BRIEF = Word for word, repeat the lines of the records from the one containing "left eye: (241, 406)" through the last line, both included.
━━━ INPUT DATA ━━━
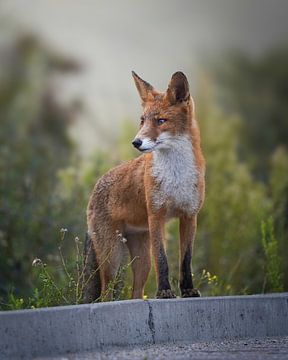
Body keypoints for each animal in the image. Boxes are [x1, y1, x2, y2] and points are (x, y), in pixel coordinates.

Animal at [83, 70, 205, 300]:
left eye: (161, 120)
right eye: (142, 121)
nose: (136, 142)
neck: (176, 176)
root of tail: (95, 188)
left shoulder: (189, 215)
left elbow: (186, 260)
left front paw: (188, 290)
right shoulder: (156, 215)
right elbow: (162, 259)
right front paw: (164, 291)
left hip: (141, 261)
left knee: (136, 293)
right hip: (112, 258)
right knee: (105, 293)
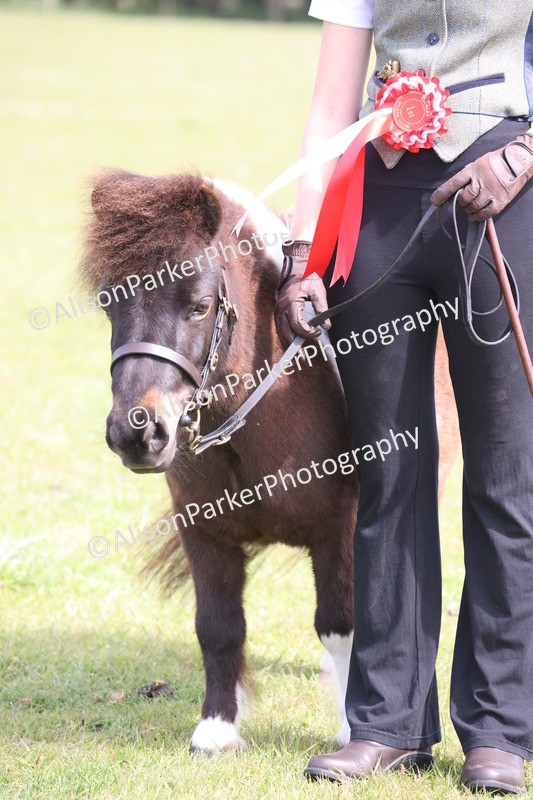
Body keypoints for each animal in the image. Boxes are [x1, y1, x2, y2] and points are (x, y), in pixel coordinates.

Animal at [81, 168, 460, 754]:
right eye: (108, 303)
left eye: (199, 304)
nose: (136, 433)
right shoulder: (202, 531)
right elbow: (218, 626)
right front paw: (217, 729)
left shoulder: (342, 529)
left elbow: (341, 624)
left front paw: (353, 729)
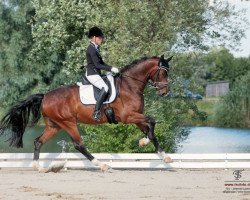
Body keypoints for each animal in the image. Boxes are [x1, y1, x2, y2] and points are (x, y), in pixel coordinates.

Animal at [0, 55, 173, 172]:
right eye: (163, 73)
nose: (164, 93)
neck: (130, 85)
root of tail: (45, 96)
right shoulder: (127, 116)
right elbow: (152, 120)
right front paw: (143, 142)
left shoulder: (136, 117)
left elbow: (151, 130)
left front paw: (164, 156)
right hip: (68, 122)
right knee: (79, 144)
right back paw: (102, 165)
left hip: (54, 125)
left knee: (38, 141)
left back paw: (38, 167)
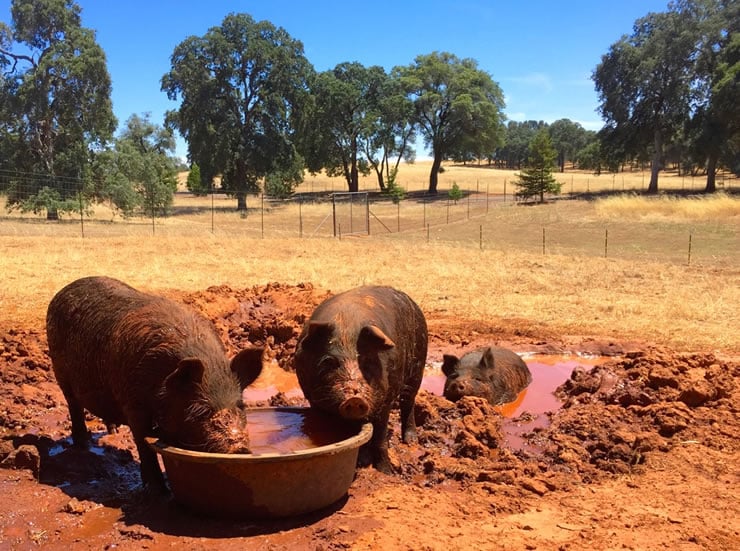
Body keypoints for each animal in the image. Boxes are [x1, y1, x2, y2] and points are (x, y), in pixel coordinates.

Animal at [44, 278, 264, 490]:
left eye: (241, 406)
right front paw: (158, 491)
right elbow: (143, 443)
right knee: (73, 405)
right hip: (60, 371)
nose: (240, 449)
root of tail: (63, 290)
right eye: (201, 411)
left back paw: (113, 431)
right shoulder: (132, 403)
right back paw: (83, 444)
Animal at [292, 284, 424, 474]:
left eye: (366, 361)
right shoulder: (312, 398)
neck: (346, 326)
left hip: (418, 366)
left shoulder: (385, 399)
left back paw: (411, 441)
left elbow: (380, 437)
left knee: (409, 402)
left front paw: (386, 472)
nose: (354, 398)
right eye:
━━━
ANSWER BELOW =
left eye: (241, 406)
right front paw: (158, 491)
right elbow: (143, 443)
right knee: (73, 405)
right hip: (60, 371)
nose: (240, 449)
root of tail: (63, 290)
right eye: (201, 411)
left back paw: (113, 431)
right shoulder: (132, 403)
right back paw: (83, 444)
Animal at [292, 284, 424, 474]:
left eye: (366, 361)
right shoulder: (312, 398)
neck: (346, 326)
left hip: (418, 366)
left shoulder: (385, 399)
left back paw: (411, 441)
left elbow: (380, 437)
left knee: (409, 402)
left front paw: (386, 472)
nose: (354, 398)
right eye:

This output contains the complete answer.